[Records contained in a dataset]
++++

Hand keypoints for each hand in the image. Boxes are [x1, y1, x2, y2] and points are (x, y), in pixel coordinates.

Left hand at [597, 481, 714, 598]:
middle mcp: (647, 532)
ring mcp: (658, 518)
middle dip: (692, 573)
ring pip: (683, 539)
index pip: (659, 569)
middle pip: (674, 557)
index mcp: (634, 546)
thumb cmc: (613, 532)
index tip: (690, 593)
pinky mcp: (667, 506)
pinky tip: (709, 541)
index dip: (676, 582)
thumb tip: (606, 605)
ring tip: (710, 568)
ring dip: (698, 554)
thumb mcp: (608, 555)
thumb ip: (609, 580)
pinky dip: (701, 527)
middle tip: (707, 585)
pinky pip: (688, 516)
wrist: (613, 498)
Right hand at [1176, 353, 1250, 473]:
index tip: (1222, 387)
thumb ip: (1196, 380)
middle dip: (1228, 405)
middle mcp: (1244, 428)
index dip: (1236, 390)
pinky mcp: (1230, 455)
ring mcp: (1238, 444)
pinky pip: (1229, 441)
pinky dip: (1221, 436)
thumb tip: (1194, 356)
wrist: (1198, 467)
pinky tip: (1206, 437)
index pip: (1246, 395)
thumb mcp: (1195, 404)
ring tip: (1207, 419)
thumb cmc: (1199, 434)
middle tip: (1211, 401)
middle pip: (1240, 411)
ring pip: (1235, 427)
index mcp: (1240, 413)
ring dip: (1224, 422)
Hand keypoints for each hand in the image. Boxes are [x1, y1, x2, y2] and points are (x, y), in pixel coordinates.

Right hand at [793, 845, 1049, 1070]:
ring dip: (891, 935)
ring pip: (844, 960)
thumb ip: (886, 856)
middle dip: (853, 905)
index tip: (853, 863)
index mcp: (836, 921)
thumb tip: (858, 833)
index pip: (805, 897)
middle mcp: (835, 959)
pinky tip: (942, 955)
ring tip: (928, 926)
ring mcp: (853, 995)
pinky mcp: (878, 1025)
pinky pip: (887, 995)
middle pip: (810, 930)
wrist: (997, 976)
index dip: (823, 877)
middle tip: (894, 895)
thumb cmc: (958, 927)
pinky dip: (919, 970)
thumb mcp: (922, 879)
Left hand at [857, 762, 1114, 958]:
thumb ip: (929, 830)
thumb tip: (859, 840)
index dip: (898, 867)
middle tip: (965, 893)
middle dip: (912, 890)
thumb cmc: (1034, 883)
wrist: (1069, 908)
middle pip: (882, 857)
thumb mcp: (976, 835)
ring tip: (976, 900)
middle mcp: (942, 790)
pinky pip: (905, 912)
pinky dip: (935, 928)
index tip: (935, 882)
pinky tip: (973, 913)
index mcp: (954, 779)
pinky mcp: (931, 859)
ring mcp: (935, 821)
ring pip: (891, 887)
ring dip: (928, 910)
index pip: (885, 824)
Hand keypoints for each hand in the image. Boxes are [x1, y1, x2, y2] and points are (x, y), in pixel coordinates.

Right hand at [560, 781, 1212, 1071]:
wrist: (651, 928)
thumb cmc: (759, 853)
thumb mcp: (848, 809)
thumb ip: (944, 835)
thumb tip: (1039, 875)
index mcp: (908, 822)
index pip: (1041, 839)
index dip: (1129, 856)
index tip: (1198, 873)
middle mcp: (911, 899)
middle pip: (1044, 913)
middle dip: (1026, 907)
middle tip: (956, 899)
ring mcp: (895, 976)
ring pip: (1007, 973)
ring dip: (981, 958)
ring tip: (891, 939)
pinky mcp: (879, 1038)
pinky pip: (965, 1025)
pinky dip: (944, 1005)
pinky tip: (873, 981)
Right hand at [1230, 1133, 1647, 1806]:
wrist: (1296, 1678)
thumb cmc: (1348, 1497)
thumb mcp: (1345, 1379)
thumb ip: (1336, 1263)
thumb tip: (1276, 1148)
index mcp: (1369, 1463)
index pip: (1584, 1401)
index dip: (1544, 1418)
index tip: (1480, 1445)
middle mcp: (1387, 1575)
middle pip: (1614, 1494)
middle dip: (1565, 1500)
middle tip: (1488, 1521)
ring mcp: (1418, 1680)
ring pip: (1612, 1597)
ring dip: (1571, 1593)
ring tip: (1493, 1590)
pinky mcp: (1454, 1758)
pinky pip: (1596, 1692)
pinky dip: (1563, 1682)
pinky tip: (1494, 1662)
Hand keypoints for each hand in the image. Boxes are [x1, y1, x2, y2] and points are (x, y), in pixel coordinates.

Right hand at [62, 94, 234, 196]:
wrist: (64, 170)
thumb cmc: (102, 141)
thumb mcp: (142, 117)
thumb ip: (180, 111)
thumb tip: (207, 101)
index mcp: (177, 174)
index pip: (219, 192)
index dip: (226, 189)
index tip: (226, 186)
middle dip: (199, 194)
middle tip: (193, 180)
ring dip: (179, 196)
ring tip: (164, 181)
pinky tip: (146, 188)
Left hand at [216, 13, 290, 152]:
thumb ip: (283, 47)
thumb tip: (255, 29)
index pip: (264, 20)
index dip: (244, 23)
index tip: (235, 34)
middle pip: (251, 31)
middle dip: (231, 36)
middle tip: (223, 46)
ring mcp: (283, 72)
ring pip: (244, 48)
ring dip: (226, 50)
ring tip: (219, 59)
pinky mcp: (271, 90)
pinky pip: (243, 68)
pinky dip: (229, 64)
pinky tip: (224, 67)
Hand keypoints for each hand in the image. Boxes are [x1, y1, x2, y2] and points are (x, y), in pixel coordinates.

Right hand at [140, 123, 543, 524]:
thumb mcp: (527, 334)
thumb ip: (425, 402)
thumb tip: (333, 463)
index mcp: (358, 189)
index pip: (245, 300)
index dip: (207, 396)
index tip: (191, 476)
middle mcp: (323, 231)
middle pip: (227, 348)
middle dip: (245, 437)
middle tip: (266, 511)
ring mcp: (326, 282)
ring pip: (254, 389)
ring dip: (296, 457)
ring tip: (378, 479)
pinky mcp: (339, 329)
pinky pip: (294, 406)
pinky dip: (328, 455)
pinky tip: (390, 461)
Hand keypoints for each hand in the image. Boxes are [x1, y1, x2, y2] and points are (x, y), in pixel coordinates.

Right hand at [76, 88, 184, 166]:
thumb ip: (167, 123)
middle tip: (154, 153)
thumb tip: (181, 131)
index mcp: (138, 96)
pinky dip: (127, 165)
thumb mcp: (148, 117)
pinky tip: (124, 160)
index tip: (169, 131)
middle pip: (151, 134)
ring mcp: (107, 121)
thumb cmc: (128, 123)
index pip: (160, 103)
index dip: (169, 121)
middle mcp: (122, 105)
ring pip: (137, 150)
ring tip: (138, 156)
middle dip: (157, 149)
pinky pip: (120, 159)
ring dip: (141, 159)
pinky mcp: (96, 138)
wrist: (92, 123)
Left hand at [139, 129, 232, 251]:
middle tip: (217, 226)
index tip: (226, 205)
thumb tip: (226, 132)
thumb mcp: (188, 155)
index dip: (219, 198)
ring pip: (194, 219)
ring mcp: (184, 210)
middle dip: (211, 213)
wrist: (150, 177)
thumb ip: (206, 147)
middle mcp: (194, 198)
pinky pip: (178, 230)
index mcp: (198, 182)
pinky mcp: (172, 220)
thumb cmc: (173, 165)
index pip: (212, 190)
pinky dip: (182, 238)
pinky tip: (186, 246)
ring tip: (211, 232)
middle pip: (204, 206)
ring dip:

++++

Nothing in the entries may change. Retype them all.

Hand keypoints for each hand in the image. Boxes are [x1, y1, x2, y2] and points are (x, y), in pixel coordinates.

Left hand at [597, 481, 714, 598]:
middle mcp: (647, 532)
ring mcp: (658, 518)
middle dip: (692, 573)
ring pip: (683, 539)
index pip: (659, 569)
middle pip: (674, 557)
index mcp: (634, 546)
thumb cmc: (613, 532)
index tip: (690, 593)
pinky mcp: (667, 506)
pinky tip: (709, 541)
index dip: (676, 582)
thumb tip: (606, 605)
ring tip: (710, 568)
ring dip: (698, 554)
thumb mcp: (608, 555)
thumb ip: (609, 580)
pinky dip: (701, 527)
middle tip: (707, 585)
pinky pip: (688, 516)
wrist: (613, 498)
Right hand at [1176, 353, 1250, 473]:
index tip: (1222, 387)
thumb ip: (1196, 380)
middle dip: (1228, 405)
middle mcp: (1244, 428)
index dip: (1236, 390)
pinky mcp: (1230, 455)
ring mcp: (1238, 444)
pinky pip: (1229, 441)
pinky dip: (1221, 436)
thumb tip: (1194, 356)
wrist: (1198, 467)
pinky tip: (1206, 437)
index pip: (1246, 395)
thumb mcp: (1195, 404)
ring tip: (1207, 419)
thumb cmc: (1199, 434)
middle tip: (1211, 401)
middle pip: (1240, 411)
ring pip: (1235, 427)
index mcp: (1240, 413)
ring dip: (1224, 422)
Hand keypoints for each hand in the image. Boxes are [x1, y1, x2, y2] and points are (x, y), in pixel coordinates.

Right hand at [793, 845, 1049, 1070]:
ring dip: (891, 935)
ring pip: (844, 960)
thumb ip: (886, 856)
middle dip: (853, 905)
index tip: (853, 863)
index mcp: (836, 921)
thumb tip: (858, 833)
index pip: (805, 897)
middle mcp: (835, 959)
pinky tip: (942, 955)
ring tip: (928, 926)
ring mcp: (853, 995)
pinky mcp: (878, 1025)
pinky pip: (887, 995)
middle pip: (810, 930)
wrist: (997, 976)
index dip: (823, 877)
middle tip: (894, 895)
thumb cmc: (958, 927)
pinky dip: (919, 970)
thumb mcp: (922, 879)
Left hand at [857, 762, 1114, 958]:
thumb ip: (929, 830)
thumb tip: (859, 840)
index dip: (898, 867)
middle tip: (965, 893)
middle dip: (912, 890)
thumb cmc: (1034, 883)
wrist: (1069, 908)
middle pip: (882, 857)
thumb mcp: (976, 835)
ring tip: (976, 900)
middle mcp: (942, 790)
pinky pip: (905, 912)
pinky dip: (935, 928)
index tip: (935, 882)
pinky tip: (973, 913)
index mcp: (954, 779)
pinky mcp: (931, 859)
ring mcp: (935, 821)
ring pip: (891, 887)
ring dip: (928, 910)
index pip: (885, 824)
Hand keypoints for each hand in the image. Boxes are [x1, y1, x2, y2] and points are (x, y), in pixel coordinates.

Right hand at [560, 781, 1212, 1071]:
wrist: (651, 928)
thumb cmc: (759, 853)
thumb mcp: (848, 809)
thumb ip: (944, 835)
thumb tip: (1039, 875)
index mcp: (908, 822)
index pip: (1041, 839)
index dip: (1129, 856)
index tip: (1198, 873)
middle mcp: (911, 899)
middle pip: (1044, 913)
middle dip: (1026, 907)
middle tip: (956, 899)
ring mcp: (895, 976)
ring pip: (1007, 973)
ring dip: (981, 958)
ring tip: (891, 939)
pinky mcp: (879, 1038)
pinky pip: (965, 1025)
pinky dip: (944, 1005)
pinky tip: (873, 981)
Right hand at [1230, 1133, 1647, 1806]:
wrist: (1296, 1678)
thumb cmc: (1348, 1497)
thumb mcp: (1345, 1379)
thumb ip: (1336, 1263)
thumb tip: (1276, 1148)
index mcp: (1369, 1463)
index pip: (1584, 1401)
index dip: (1544, 1418)
index tip: (1480, 1445)
middle mcp: (1387, 1575)
middle pip: (1614, 1494)
middle dip: (1565, 1500)
middle tip: (1488, 1521)
ring mcp: (1418, 1680)
ring pip: (1612, 1597)
ring dip: (1571, 1593)
ring tip: (1493, 1590)
pinky mcp: (1454, 1758)
pinky pip: (1596, 1692)
pinky dip: (1563, 1682)
pinky tip: (1494, 1662)
Hand keypoints for each hand in the image. Boxes are [x1, y1, x2, y2] and points are (x, y), in pixel coordinates.

Right hand at [62, 94, 234, 196]:
wrist: (64, 170)
thumb cmc: (102, 141)
thumb mcp: (142, 117)
thumb ip: (180, 111)
thumb tip: (207, 101)
index mcp: (177, 174)
index pip: (219, 192)
index dip: (226, 189)
index tip: (226, 186)
middle dip: (199, 194)
middle tip: (193, 180)
ring dip: (179, 196)
ring tip: (164, 181)
pinky tip: (146, 188)
Left hand at [216, 13, 290, 152]:
thumb ip: (283, 47)
thumb tip: (255, 29)
index pip: (264, 20)
index dip: (244, 23)
index tip: (235, 34)
middle pip: (251, 31)
middle dip: (231, 36)
middle tip: (223, 46)
ring mcp: (283, 72)
ring pip: (244, 48)
ring dip: (226, 50)
ring tip: (219, 59)
pinky mcp: (271, 90)
pinky pip: (243, 68)
pinky dip: (229, 64)
pinky tip: (224, 67)
Hand keypoints for each hand in the image. Boxes are [x1, y1, x2, y2] and points are (x, y), in pixel coordinates.

Right hand at [140, 123, 543, 524]:
thumb mcp: (527, 334)
thumb ip: (425, 402)
thumb tip: (333, 463)
index mcp: (358, 189)
index pip: (245, 300)
index dip: (207, 396)
index tip: (191, 476)
middle mcp: (323, 231)
middle pip: (227, 348)
middle dip: (245, 437)
middle tip: (266, 511)
ring mcp: (326, 282)
ring pip: (254, 389)
ring dip: (296, 457)
ring tip: (378, 479)
pinky mcp: (339, 329)
pinky pip: (294, 406)
pinky dip: (328, 455)
pinky tip: (390, 461)
Hand keypoints for each hand in the image. Boxes are [x1, y1, x2, y2] and points are (x, y), in pixel coordinates.

Right hand at [76, 88, 184, 166]:
thumb ip: (167, 123)
middle tip: (154, 153)
thumb tip: (181, 131)
index mcp: (138, 96)
pinky dip: (127, 165)
thumb mcp: (148, 117)
pinky tip: (124, 160)
index tip: (169, 131)
middle pip: (151, 134)
ring mcp: (107, 121)
thumb cmc: (128, 123)
index pip: (160, 103)
index dip: (169, 121)
middle mcp: (122, 105)
ring pip: (137, 150)
ring tip: (138, 156)
middle dip: (157, 149)
pinky pip: (120, 159)
ring dip: (141, 159)
pinky mcp: (96, 138)
wrist: (92, 123)
Left hand at [139, 129, 232, 251]:
middle tip: (217, 226)
index tip: (226, 205)
thumb tip: (226, 132)
thumb mcp: (188, 155)
index dip: (219, 198)
ring pip: (194, 219)
ring mcp: (184, 210)
middle dip: (211, 213)
wrist: (150, 177)
thumb ip: (206, 147)
middle mcp: (194, 198)
pinky pip: (178, 230)
index mcp: (198, 182)
pinky mcp: (172, 220)
thumb cmc: (173, 165)
index pip: (212, 190)
pinky dip: (182, 238)
pinky tip: (186, 246)
ring tip: (211, 232)
middle pip: (204, 206)
ring dip:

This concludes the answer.